A fortunate confluence of events has brought renowned neurologist Jim Bennett onto the MCV Campus as founding director the Parkinson’s Disease and Movement Disorders Multidisciplinary Research and Clinical Center. Bennett hopes to bring about a confluence of a different sort at the Center, aligning basic scientist and clinical researchers to put novel ideas to the test and bring new therapies to patients.

The buzzword is translational research and the idea, says Bennett, is “to take discoveries in molecular cell science of disease and turn them into things that will help people – either drugs or devices.” However, creating a research structure that takes ideas from the laboratory bench to the bedside is easier said than done.

Part of the challenge is bringing together people who work on different portions of the long path from discovery to development. In Bennett’s words: “deconstructing academic silos.” Another part is keeping multiple endpoints in play. “Society wants two things from people like me,” Bennett says. “First is state-of-the-art clinical treatment and diagnosis for the disease. Also, we want to alter the trajectory of Parkinson’s disease.”

One experimental therapy that Bennett has nurtured is a neuroprotective agent called R(+)pramipexole. The novel therapy has been licensed to a small company and is currently in clinical trials for another neurodegenerative disease, amyotrophic lateral sclerosis (Lou Gehrig’s) disease. Bennett is investigating whether the compound will be helpful in Parkinson’s disease.

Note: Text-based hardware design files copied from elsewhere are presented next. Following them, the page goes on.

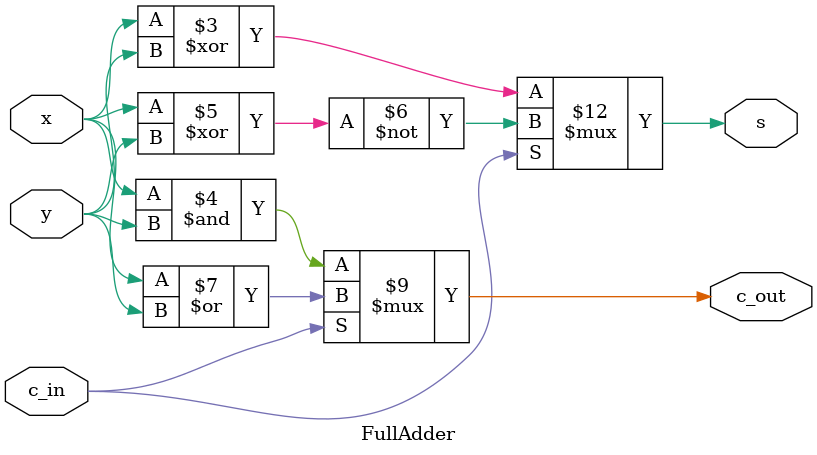
<source format=v>
module FullAdder(x, y, c_in, s, c_out);
input x, y, c_in;
output reg s, c_out;

always@(x, y, c_in)
begin
	if(~c_in) begin
		s = x^y; c_out = x&y;
	end
	else begin
		s = ~(x^y); c_out = x|y;
	end
end

endmodule

</source>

He has been physician-scientist his whole career, spending 25 years on the faculty at the University of Virginia. Three things tempted him to come to Richmond. The first is the “Movers and Shakers,” an active group of local citizens whose lives have been affected by Parkinson’s disease and who have raised millions of dollars to support the new Parkinson’s Center. And in particular the leadership of Margaret and FitzGerald Bemiss, whose leadership gift of $1 million funded the Endowed Chair that Bennett holds.

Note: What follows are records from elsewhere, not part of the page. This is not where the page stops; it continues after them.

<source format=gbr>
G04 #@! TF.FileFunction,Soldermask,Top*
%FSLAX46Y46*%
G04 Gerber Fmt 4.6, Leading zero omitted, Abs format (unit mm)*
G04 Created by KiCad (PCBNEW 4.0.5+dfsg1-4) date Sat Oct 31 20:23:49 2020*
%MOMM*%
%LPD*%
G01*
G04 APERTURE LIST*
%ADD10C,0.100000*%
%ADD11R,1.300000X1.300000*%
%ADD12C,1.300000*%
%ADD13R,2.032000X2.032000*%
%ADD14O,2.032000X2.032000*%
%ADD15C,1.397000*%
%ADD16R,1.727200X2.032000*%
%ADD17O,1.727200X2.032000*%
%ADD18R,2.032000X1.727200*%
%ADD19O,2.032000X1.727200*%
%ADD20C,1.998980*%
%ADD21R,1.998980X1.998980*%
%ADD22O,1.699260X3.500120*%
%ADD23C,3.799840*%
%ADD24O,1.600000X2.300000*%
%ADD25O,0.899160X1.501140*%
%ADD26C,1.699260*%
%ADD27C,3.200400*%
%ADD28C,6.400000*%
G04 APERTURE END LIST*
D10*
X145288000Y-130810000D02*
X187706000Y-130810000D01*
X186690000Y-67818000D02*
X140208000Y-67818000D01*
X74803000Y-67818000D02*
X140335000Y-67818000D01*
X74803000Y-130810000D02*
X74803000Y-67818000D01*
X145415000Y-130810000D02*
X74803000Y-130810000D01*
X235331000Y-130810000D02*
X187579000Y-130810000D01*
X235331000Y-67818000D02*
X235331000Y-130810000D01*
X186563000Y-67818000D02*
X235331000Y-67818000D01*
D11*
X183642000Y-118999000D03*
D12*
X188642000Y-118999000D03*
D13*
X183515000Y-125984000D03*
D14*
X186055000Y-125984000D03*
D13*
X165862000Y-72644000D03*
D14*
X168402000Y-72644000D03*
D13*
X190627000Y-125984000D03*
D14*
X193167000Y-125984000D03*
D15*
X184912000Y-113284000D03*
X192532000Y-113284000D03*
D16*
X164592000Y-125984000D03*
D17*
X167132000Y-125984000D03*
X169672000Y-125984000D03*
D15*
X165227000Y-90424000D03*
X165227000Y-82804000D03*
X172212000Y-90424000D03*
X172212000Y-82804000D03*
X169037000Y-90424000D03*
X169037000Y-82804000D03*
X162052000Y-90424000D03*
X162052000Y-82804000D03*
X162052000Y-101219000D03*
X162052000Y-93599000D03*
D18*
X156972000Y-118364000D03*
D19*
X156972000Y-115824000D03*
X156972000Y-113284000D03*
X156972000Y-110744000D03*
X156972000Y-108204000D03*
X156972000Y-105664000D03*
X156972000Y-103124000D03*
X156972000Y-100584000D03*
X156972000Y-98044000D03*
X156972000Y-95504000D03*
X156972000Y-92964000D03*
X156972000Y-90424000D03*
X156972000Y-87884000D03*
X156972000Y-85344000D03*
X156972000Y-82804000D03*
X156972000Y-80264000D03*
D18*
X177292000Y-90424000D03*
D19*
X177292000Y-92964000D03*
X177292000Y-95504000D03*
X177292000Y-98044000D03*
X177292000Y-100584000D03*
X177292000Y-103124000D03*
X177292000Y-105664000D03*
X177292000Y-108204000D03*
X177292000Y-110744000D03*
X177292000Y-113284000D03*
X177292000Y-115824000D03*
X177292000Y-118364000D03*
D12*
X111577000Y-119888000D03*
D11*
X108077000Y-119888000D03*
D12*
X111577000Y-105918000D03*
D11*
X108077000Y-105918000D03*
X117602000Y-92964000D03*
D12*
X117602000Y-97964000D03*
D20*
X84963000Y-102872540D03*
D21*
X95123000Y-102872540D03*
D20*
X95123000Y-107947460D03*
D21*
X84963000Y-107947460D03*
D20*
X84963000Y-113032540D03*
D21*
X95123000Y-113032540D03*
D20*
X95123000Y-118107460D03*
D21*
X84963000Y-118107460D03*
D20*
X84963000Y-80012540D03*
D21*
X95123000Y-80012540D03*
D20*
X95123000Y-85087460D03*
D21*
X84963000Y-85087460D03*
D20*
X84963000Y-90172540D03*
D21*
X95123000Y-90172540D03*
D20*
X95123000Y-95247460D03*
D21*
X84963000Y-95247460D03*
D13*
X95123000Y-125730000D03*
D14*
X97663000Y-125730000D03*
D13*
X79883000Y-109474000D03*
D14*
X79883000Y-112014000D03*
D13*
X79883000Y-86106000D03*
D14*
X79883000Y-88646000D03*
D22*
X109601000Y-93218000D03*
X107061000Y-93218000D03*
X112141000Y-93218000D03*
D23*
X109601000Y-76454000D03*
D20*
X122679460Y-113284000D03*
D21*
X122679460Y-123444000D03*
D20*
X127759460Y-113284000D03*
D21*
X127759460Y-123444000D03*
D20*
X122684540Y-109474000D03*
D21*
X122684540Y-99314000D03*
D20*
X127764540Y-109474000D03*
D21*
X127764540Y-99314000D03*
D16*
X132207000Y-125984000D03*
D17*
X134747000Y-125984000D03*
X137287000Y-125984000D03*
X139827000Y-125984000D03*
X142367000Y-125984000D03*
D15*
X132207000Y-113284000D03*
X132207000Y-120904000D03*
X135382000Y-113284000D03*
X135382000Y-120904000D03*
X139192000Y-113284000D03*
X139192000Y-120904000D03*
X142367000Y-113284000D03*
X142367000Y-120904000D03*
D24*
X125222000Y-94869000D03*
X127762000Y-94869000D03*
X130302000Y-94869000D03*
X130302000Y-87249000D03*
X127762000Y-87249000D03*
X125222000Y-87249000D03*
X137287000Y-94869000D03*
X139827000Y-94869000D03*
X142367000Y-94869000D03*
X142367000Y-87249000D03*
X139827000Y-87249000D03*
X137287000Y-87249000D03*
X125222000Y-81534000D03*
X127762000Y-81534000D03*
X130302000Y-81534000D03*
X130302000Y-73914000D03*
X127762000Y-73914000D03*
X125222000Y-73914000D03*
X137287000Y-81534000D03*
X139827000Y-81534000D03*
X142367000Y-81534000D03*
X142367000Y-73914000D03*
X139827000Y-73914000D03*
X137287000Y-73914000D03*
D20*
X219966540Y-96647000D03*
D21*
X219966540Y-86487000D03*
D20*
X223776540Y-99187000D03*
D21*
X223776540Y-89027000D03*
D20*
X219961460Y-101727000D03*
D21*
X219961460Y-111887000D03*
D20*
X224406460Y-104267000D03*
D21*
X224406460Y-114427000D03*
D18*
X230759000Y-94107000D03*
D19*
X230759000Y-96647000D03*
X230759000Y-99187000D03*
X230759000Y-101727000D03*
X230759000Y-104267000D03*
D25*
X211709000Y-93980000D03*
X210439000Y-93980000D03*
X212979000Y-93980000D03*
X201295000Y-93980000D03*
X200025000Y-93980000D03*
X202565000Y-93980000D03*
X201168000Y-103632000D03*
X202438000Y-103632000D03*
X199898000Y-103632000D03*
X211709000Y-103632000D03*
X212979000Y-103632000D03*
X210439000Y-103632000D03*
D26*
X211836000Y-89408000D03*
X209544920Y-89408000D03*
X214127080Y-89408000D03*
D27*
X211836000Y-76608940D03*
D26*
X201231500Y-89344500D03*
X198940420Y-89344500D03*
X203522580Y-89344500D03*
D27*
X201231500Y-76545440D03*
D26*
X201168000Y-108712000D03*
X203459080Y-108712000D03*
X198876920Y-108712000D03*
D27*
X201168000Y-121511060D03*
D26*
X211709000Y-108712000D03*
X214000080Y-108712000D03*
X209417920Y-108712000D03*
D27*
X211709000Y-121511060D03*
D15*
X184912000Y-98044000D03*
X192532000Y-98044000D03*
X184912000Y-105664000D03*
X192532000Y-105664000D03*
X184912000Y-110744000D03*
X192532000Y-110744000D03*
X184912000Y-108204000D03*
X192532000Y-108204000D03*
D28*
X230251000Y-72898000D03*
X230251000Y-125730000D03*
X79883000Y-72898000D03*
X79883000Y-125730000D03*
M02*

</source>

The second is School of Medicine Dean Jerry Strauss, M.D., Ph.D., who is charged with making the school a biomedical powerhouse and whom Bennett sees not only as an ally, but as a like-minded researcher. The third and final reason Bennett made the 70-mile leap from Charlottesville was VCU itself, in which Bennett saw “a forward thinking vision of the future that everyone seemed to share.”

By Jill U. Adams, for the Dean’s Discovery Report.